● **Your goal**
Would you transcribe the entries below word for word, omitting all images?

[[ Provided records, beginning ]]

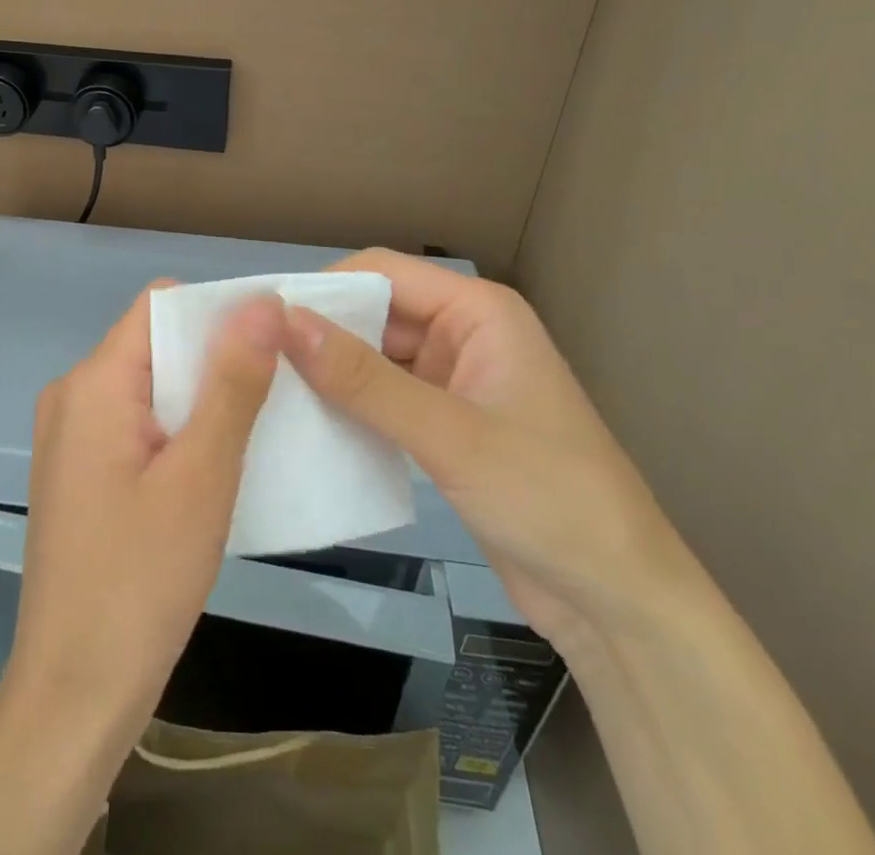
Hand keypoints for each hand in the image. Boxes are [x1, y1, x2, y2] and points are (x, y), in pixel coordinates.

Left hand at [3, 285, 282, 751]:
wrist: (74, 695)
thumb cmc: (140, 580)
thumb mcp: (202, 475)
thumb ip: (233, 382)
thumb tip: (262, 302)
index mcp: (93, 382)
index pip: (160, 305)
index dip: (218, 311)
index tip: (273, 340)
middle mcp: (72, 395)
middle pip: (155, 344)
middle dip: (214, 359)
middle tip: (276, 391)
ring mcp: (70, 436)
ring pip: (150, 386)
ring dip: (201, 399)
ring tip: (256, 427)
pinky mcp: (79, 471)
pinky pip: (136, 424)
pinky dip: (178, 430)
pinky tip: (214, 465)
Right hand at [281, 250, 687, 645]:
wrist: (617, 602)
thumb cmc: (548, 497)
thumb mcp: (450, 436)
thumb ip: (364, 379)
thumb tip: (285, 322)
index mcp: (478, 311)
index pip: (383, 271)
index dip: (325, 287)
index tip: (264, 318)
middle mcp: (464, 333)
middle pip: (376, 311)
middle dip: (323, 331)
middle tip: (257, 359)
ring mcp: (454, 380)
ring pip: (376, 357)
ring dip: (332, 372)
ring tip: (269, 390)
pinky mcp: (445, 424)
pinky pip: (385, 397)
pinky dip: (351, 406)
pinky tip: (309, 424)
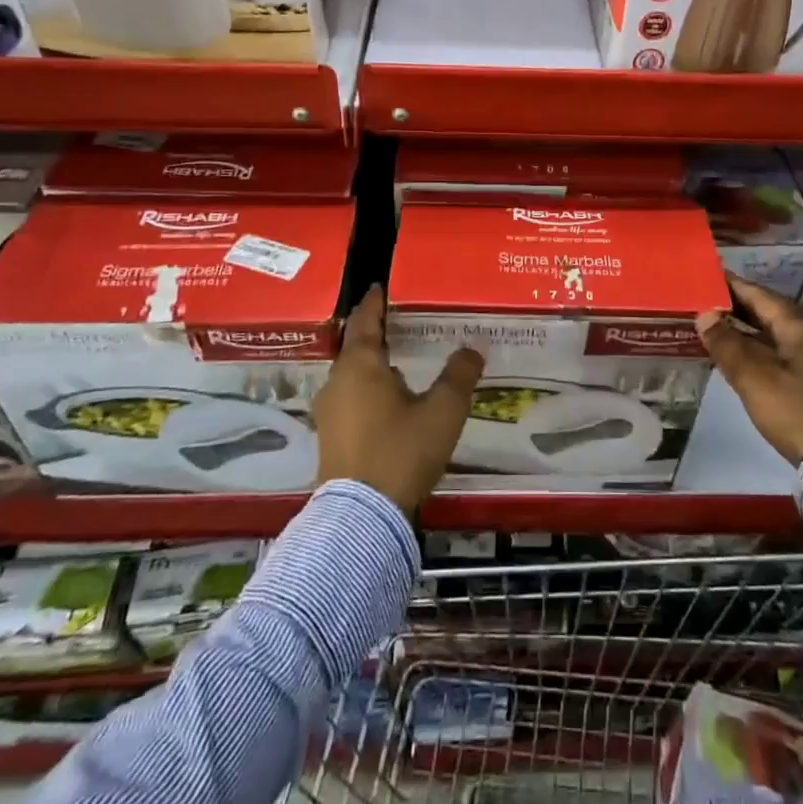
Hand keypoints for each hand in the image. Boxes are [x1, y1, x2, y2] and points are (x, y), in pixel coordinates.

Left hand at [314, 285, 483, 513]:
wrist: (361, 516)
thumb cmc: (402, 450)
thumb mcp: (442, 411)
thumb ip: (459, 376)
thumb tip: (473, 348)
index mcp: (361, 365)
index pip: (365, 321)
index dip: (373, 303)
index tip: (378, 287)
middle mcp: (338, 381)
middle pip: (355, 347)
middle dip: (374, 334)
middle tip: (396, 323)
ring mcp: (329, 411)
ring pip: (351, 375)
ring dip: (371, 365)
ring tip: (396, 362)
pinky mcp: (329, 437)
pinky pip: (349, 398)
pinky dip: (366, 390)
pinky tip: (387, 402)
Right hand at [697, 275, 802, 465]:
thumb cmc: (795, 411)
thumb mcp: (754, 378)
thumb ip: (727, 345)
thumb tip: (704, 315)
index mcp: (797, 327)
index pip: (760, 295)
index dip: (732, 285)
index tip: (706, 276)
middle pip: (767, 313)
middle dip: (735, 306)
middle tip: (702, 300)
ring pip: (770, 335)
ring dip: (742, 329)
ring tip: (710, 325)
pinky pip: (775, 354)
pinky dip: (752, 349)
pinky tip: (734, 356)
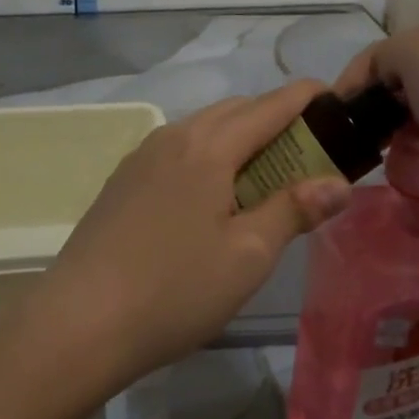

[[ Provided records, end ]]

● **Solution to the exercise**
Hand keypoints for each hand in the image. Boxes are [x1, y1, x2, y2] and points are (x, y), in pixel coordinates.

Left hand at [3, 285, 282, 751]:
wrist: (74, 695)
thumb cmc: (140, 580)
thumb mcp: (202, 475)
thumb ip: (233, 382)
thumb tip: (262, 302)
index mcp: (93, 382)
index pip: (160, 305)
index dip: (218, 311)
index tip: (273, 340)
middle mcp: (72, 395)
middle pip: (155, 344)
middle dip: (214, 359)
middle tip: (276, 391)
ring mcp: (70, 436)
ring pip: (150, 386)
ring dip: (201, 399)
ring tip: (256, 427)
pinky mcp: (79, 471)
pinky pip: (136, 424)
pinky dip: (178, 430)
pinky tip: (214, 465)
Right hand at [281, 250, 687, 645]:
wrist: (617, 602)
thumb cmc: (548, 497)
thumb mcp: (450, 436)
thumb ip: (364, 379)
thumb tip: (285, 322)
index mcp: (478, 311)
index pip: (383, 271)
index dip: (325, 287)
index tip: (264, 318)
middle mcp: (464, 333)
middle pip: (376, 311)
middle dip: (323, 331)
middle tip: (257, 359)
ring mcp: (454, 380)
ring pip: (376, 357)
ring dip: (332, 372)
ring tip: (269, 390)
pinky mcp: (445, 424)
pinky pip: (385, 397)
pinky dip: (351, 406)
pinky tip: (309, 424)
Hand keypoints for each hand in the image. Boxes are [x1, y1, x2, y2] and points are (x, y), in pixel coordinates.

Left hand at [314, 285, 483, 513]:
wrist: (361, 516)
thumb cmc: (402, 450)
thumb mcp: (442, 411)
thumb ip: (459, 376)
thumb tip: (473, 348)
index mcp: (361, 365)
index pip: (365, 321)
index dip: (373, 303)
index tip: (378, 287)
middle mcp: (338, 381)
middle pip: (355, 347)
middle dip: (374, 334)
middle tip: (396, 323)
ring mcp: (329, 411)
ring pip: (351, 375)
ring dip: (371, 365)
ring tip: (396, 362)
pinky mcp: (329, 437)
pinky pip: (349, 398)
pinky dip: (366, 390)
pinky tip: (387, 402)
Right hand at [697, 275, 802, 465]:
thumb cmc: (795, 411)
thumb mcp: (754, 378)
thumb ip: (727, 345)
thumb tip: (704, 315)
index mcp: (797, 327)
index pip: (760, 295)
index dip: (732, 285)
index tip: (706, 276)
middle pip: (767, 313)
middle dip: (735, 306)
middle tip: (702, 300)
ring pip: (770, 335)
ring dip: (742, 329)
ring tip: (710, 325)
pinky pip: (775, 354)
pinky dip: (752, 349)
pinky tip: (734, 356)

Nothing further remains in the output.